Les fonds publics, censés servir à des projets de santé ou d’éducation pour les populations vulnérables, subissent des détournements récurrents, avec de nombreux rapports de la Cour des Comptes soulignant des irrégularités dans les projets d’infrastructure. Cette situation crée des distorsions économiques où les secteurs bénéficiaires des marchés publics se concentrent dans les mains d’une élite proche des cercles de pouvoir. Alors que l’IDH s’améliore sur le papier, il cache des disparités profondes dans la répartition des richesses. Les infrastructures, si elles contribuent à l’économie nationale, ne profitent qu’à une partie limitée de la population.
Lorsqu’une malversation est dévoilée, les responsables se voient rarement inquiétés. Un  licenciement vient clore l’affaire sans poursuites judiciaires ni récupération des fonds détournés. Une situation qui semble donnée aux yeux des Ivoiriens une prime à l’impunité.
Ce cycle de détournements sans véritables conséquences pour leurs auteurs engendre une frustration croissante chez les citoyens, qui voient leurs taxes alimenter des projets sans impact tangible sur leur qualité de vie.
Impact sur les élections : un enjeu que les politiques hésitent à aborder
Tidjiane Thiam, candidat déclaré du PDCI-RDA à la prochaine présidentielle a mis en avant le décalage entre la croissance économique et l’amélioration réelle des conditions de vie de la majorité des Ivoiriens. Dans ses récentes allocutions, l’ancien patron du Crédit Suisse  critique la politique du RHDP en la qualifiant de « développement inégal », où une grande partie de la population n’a pas profité des fruits de la croissance économique des dernières années.

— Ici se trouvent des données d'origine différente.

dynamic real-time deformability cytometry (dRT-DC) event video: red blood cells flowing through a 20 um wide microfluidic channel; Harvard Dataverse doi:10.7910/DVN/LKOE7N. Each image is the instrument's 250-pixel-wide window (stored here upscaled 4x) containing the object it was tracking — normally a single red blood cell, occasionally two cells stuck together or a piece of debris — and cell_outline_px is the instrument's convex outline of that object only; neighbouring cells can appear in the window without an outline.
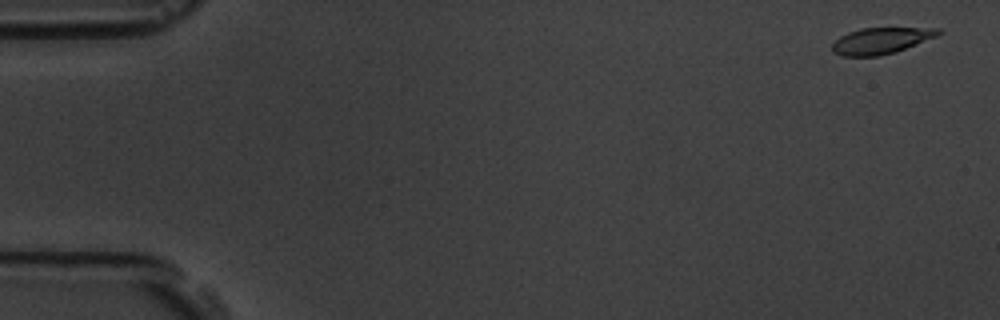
{"species": "common noctule bat (a hibernating species)", "species_latin": "Nyctalus noctula", "temperature_condition": "room temperature", "stored_images_in_passage": 56, "camera_frame_rate_fps": 3000, "um_per_image_px": 0.085, "animal": {"sex": "male", "body_mass_g": 19.5, "forearm_length_mm": 54.6}, "frame": {"image": 1, "passage_image": 2, "time_ms": 0.333, "image_size_px": [1000, 320], "cell_outline_px": [[944, 32], [936, 36], [896, 52], [880, 56], [844, 56], [832, 52], [832, 44], [840, 36], [848, 32], [860, 28], [940, 28]], "centroid_in_image_um": [74.88, 3.46], "position_along_channel_um": 10.1, "area_um2": 16.24}}
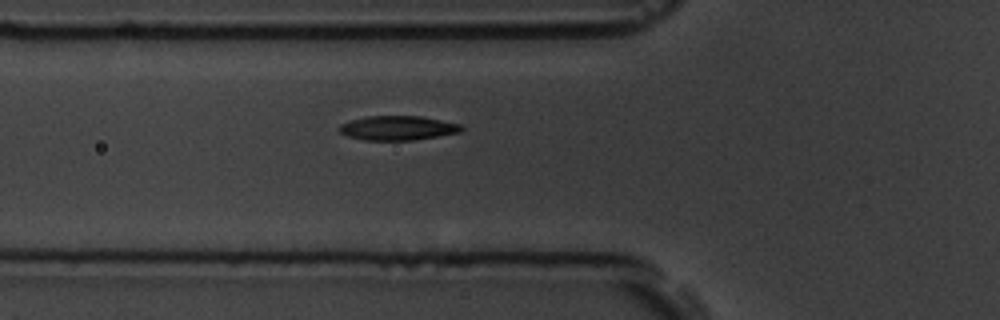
{"frame": {"image": 2, "passage_image": 20, "time_ms": 6.333, "image_size_px": [1000, 320], "cell_outline_px": [[464, 128], [460, 132], [412, 140], [364, 140], [348, 136], [340, 132], [336, 128], [340, 124], [352, 120], [368, 116], [420, 116], [460, 124]], "centroid_in_image_um": [33.77, 10.88], "position_along_channel_um": 92.0, "area_um2": 17.17}}
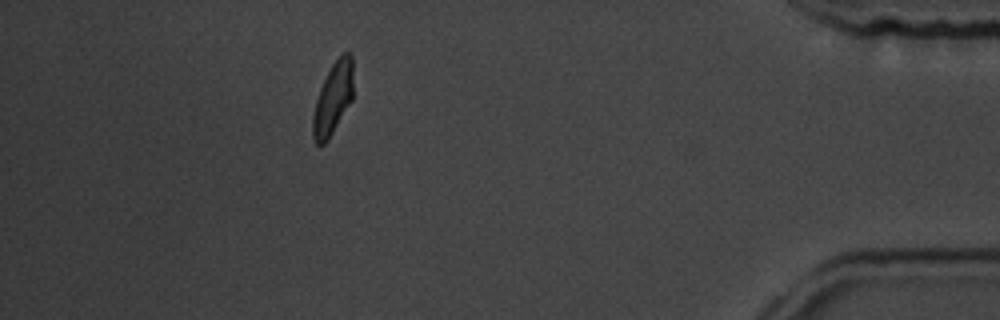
{"frame": {"image": 3, "passage_image": 50, "time_ms": 16.333, "image_size_px": [1000, 320], "cell_outline_px": [[352, 100], [328, 140], [324, 144], [316, 144], [312, 136], [312, 116], [316, 100], [320, 88], [332, 64], [344, 52], [348, 52], [352, 56]], "centroid_in_image_um": [28.29, 8.4], "position_along_channel_um": 406.9, "area_um2": 16.76}, "authors_computed_cell_mechanics": {"area_um2": 17.4556, "velocity_mm_per_s": 3.6634, "shape_relaxation_time_tau1_ms": 2.5348, "shape_relaxation_time_tau2_ms": 2.3905, "deformation_change_tau1": 0.131, "deformation_change_tau2": 0.078}}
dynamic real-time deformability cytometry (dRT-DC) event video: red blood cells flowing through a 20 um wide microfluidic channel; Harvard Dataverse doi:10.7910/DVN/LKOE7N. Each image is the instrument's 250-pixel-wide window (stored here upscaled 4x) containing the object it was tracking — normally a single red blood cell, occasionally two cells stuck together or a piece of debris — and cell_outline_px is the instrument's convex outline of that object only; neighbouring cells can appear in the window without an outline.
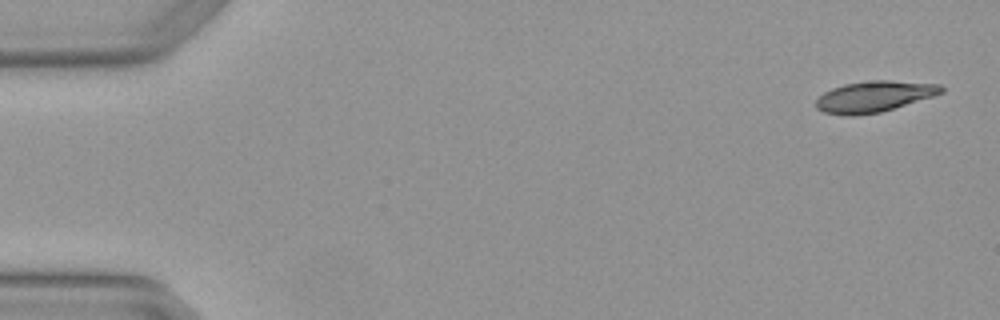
{"species": "Egyptian fruit bat (a non-hibernating species)", "species_latin": "Rousettus aegyptiacus", "temperature_condition": "warm", "stored_images_in_passage": 4, "camera_frame_rate_fps": 3000, "um_per_image_px": 0.085, "animal": {"sex": "female"}, "frame": {"image": 1, "passage_image": 1, "time_ms": 0.0, "image_size_px": [1000, 320], "cell_outline_px": [[944, 92], [932, 96], [880, 112], [856, 116], [844, 116], [824, 112], [816, 108], [816, 100], [824, 92], [832, 88], [844, 84], [872, 80], [888, 80], [940, 84], [944, 88]], "centroid_in_image_um": [74.27, 8.21], "position_along_channel_um": 10.7, "area_um2": 22.54}}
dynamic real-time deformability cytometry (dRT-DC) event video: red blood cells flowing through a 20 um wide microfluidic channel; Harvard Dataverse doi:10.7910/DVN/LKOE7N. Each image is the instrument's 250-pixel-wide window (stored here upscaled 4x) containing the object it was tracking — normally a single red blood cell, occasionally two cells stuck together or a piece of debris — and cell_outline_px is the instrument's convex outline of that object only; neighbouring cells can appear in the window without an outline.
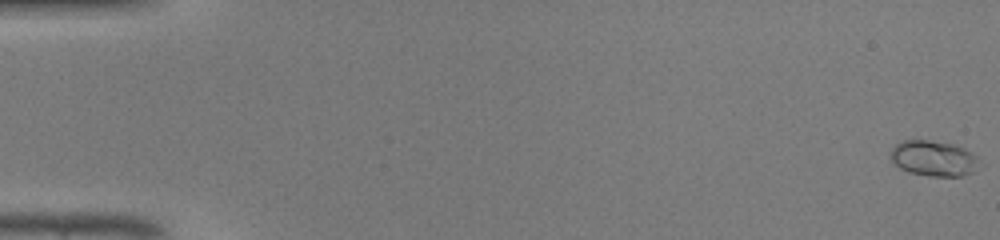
{"species": "common noctule bat (a hibernating species)", "species_latin": "Nyctalus noctula", "temperature_condition": "warm", "stored_images_in_passage": 48, "camera_frame_rate_fps": 3000, "um_per_image_px": 0.085, "animal": {"sex": "male", "body_mass_g": 19.0, "forearm_length_mm": 50.8}, "frame": {"image": 1, "passage_image": 1, "time_ms": 0.0, "image_size_px": [1000, 240], "cell_outline_px": [[984, 164], [972, 172], [964, 176], [928, 176], [908, 172], [900, 168], [892, 160], [892, 148], [896, 144], [904, 140], [928, 140], [952, 144], [964, 148], [972, 152]], "centroid_in_image_um": [79.43, 13.47], "position_along_channel_um": 5.6, "area_um2": 18.5}}
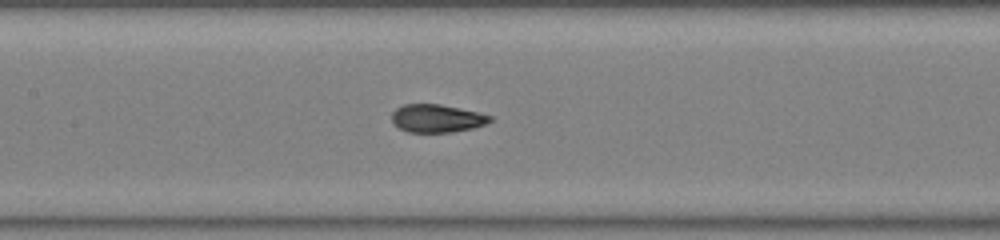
{"frame": {"image": 2, "passage_image": 24, "time_ms": 7.667, "image_size_px": [1000, 240], "cell_outline_px": [[492, 120], [484, 124], [472, 128], [452, 132], [408, 132], [400, 128], [392, 120], [392, 112], [396, 108], [404, 104], [440, 104], [460, 108], [492, 116]], "centroid_in_image_um": [37.12, 10.05], "position_along_channel_um": 170.3, "area_um2": 15.84}}
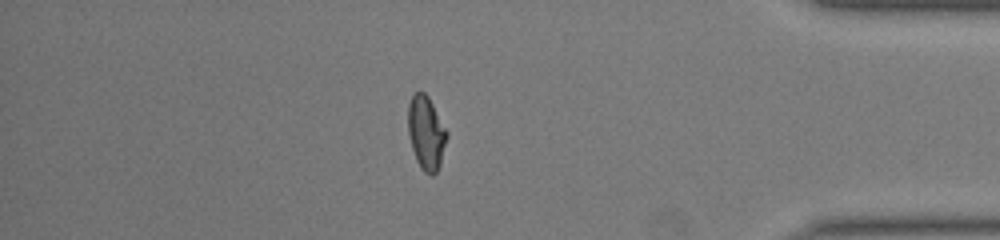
{"frame": {"image": 3, "passage_image": 42, "time_ms": 13.667, "image_size_px": [1000, 240], "cell_outline_px": [[448, 136], [440, 164], [436, 172], [432, 176], [424, 172], [420, 168], [416, 160], [412, 148], [408, 132], [408, 104], [412, 96], [416, 92], [424, 92], [428, 96], [448, 132]], "centroid_in_image_um": [36.22, 11.31], "position_along_channel_um": 399.0, "area_um2": 16.65}, "authors_computed_cell_mechanics": {"area_um2": 16.5597, "velocity_mm_per_s": 4.3248, "shape_relaxation_time_tau1_ms": 6.1336, "shape_relaxation_time_tau2_ms": null, "deformation_change_tau1": 0.2162, "deformation_change_tau2": null}}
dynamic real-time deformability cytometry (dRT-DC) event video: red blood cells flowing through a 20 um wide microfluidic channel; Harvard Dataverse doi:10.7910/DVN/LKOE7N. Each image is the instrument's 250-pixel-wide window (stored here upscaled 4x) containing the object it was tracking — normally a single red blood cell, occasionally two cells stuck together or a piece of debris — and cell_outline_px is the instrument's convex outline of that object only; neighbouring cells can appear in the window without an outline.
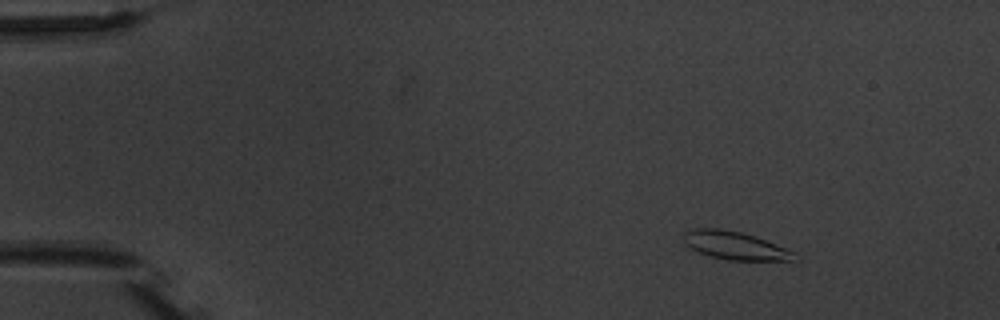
{"species": "common noctule bat (a hibernating species)", "species_latin": "Nyctalus noctula", "temperature_condition": "warm", "stored_images_in_passage": 6, "camera_frame_rate_fps": 3000, "um_per_image_px": 0.085, "animal": {"sex": "male", "body_mass_g": 20.1, "forearm_length_mm": 53.5}, "frame": {"image": 1, "passage_image": 2, "time_ms": 2.0, "image_size_px": [1000, 320], "cell_outline_px": [[800, 260], [728, 260], [712, 256], [700, 252], [692, 248], [684, 240], [684, 232], [696, 228], [720, 228], [740, 232], [764, 240], [796, 252]], "centroid_in_image_um": [62.52, 20.88], "position_along_channel_um": 22.5, "area_um2": 17.74}}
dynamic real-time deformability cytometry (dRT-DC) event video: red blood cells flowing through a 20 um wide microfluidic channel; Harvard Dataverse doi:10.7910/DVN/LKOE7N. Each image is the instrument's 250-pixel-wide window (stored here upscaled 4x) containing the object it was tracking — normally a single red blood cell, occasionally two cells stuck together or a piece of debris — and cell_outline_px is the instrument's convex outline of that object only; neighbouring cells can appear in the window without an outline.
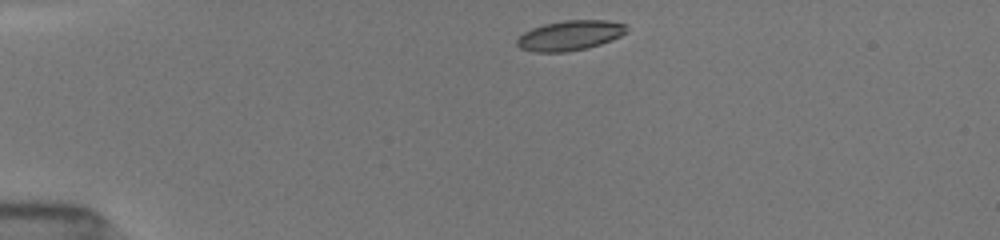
{"species": "common noctule bat (a hibernating species)", "species_latin": "Nyctalus noctula", "temperature_condition": "room temperature", "stored_images_in_passage": 41, "camera_frame_rate_fps": 3000, "um_per_image_px": 0.085, "animal": {"sex": "female", "body_mass_g": 19.5, "forearm_length_mm": 54.1}, "frame": {"image": 1, "passage_image": 1, "time_ms": 0.0, "image_size_px": [1000, 240], "cell_outline_px": [[628, 32], [612, 40], [588, 48], [564, 52], [536, 52], [520, 48], [516, 44], [516, 40], [524, 32], [532, 28], [544, 24], [564, 20], [608, 20], [628, 24]], "centroid_in_image_um": [48.49, 3.0], "position_along_channel_um": 36.5, "area_um2": 19.31}}
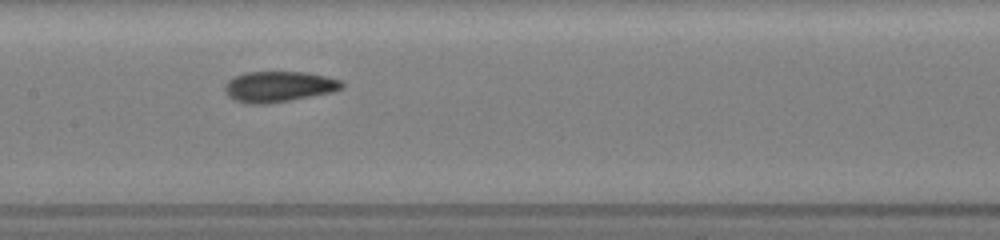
{"frame": {"image": 2, "passage_image": 16, "time_ms": 5.0, "image_size_px": [1000, 240], "cell_outline_px": [[344, 88], [332, 92], [268, 104], [252, 104], [236, 100], [228, 96], [224, 92], [224, 84], [228, 80], [236, 76], [248, 72], [304, 72], [344, 80]], "centroid_in_image_um": [23.71, 7.36], "position_along_channel_um": 183.7, "area_um2": 20.92}}
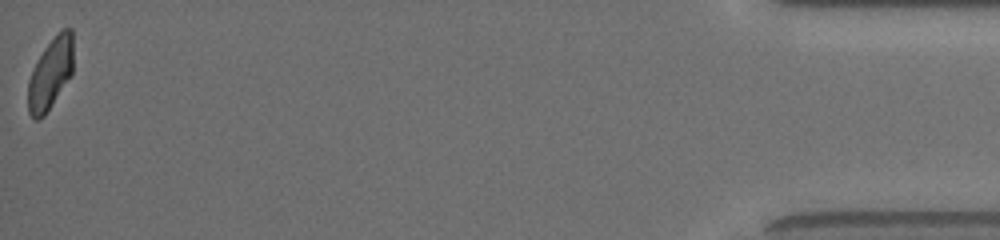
{"frame": {"image": 3, "passage_image": 41, "time_ms": 13.333, "image_size_px": [1000, 240], "cell_outline_px": [[72, 76], [44, 116], [40, 120], [36, 120], [28, 112], [28, 80], [44, 48], [60, 28], [72, 28]], "centroid_in_image_um": [4.3, 6.26], "position_along_channel_um": 430.9, "area_um2": 18.79}, "authors_computed_cell_mechanics": {"area_um2": 20.1722, "velocity_mm_per_s": 4.0044, "shape_relaxation_time_tau1_ms": 5.801, "shape_relaxation_time_tau2_ms": 2.3832, "deformation_change_tau1": 0.173, "deformation_change_tau2": 0.0735}}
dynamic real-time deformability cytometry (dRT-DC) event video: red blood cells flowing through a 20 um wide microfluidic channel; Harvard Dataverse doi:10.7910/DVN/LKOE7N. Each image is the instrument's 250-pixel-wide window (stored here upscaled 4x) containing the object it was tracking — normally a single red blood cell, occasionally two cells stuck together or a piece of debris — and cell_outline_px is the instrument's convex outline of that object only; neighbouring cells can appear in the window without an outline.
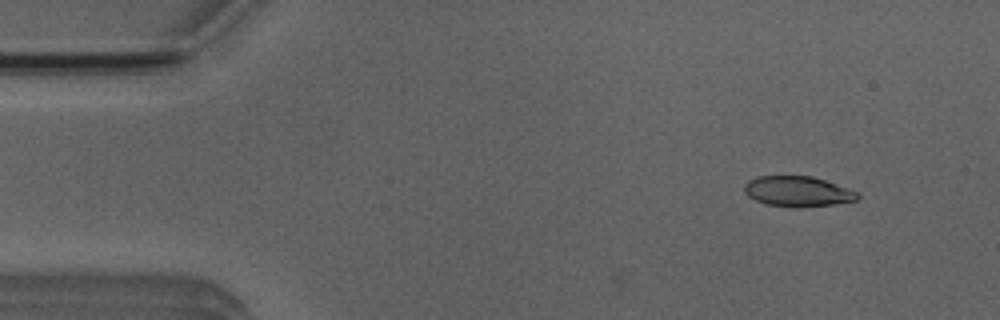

Les points abordés par le président du PDCI trouvent un écho dans le rapport 2024 de Moody’s, qui, tout en saluant la résilience économique du pays, souligne également les risques liés aux inégalités persistantes.
Les partis politiques, en particulier le PPA-CI, le FPI et le PDCI, pourraient exploiter ce sujet en soulignant les failles de la gouvernance actuelle, mais ont tout intérêt à éviter le sujet de la corruption et des monopoles, car il s’agit de dynamiques ancrées dans le système ivoirien. Toucher à cette « boîte de Pandore » pourrait exposer des pratiques impliquant des acteurs des deux camps, rendant la discussion délicate.
Rapport de Moody’s 2024 : un avertissement sur la stabilité sociale
Le rapport Moody’s 2024 est clair : malgré une solide performance économique, la Côte d’Ivoire court un risque majeur si les inégalités persistent. Les jeunes, qui représentent près de 60 % de la population, se retrouvent sans emploi stable et voient leur avenir compromis. Moody’s prévient que sans un programme de redistribution des richesses et une politique de gouvernance plus rigoureuse, la stabilité sociale pourrait se dégrader, menaçant l’ensemble des gains économiques du pays.
En posant la question des inégalités par le prisme de l’IDH, l’opposition ouvre donc un débat sensible mais essentiel, qui pourrait bien pousser les partis politiques à se positionner. Ce débat leur permettrait soit de proposer des réformes de fond en matière de transparence, soit de chercher des solutions superficielles qui risquent d’être perçues comme des promesses électorales sans engagement véritable.
L’IDH ne cesse de monter, mais le quotidien de nombreux Ivoiriens raconte une tout autre histoire : celle d’une classe moyenne étouffée, d’une jeunesse désabusée, et d’un pouvoir d’achat en chute libre. Que fera chaque candidat pour résoudre ces problèmes profonds ? Au-delà des promesses électorales, c’est cette question de fond que les citoyens attendent de voir abordée.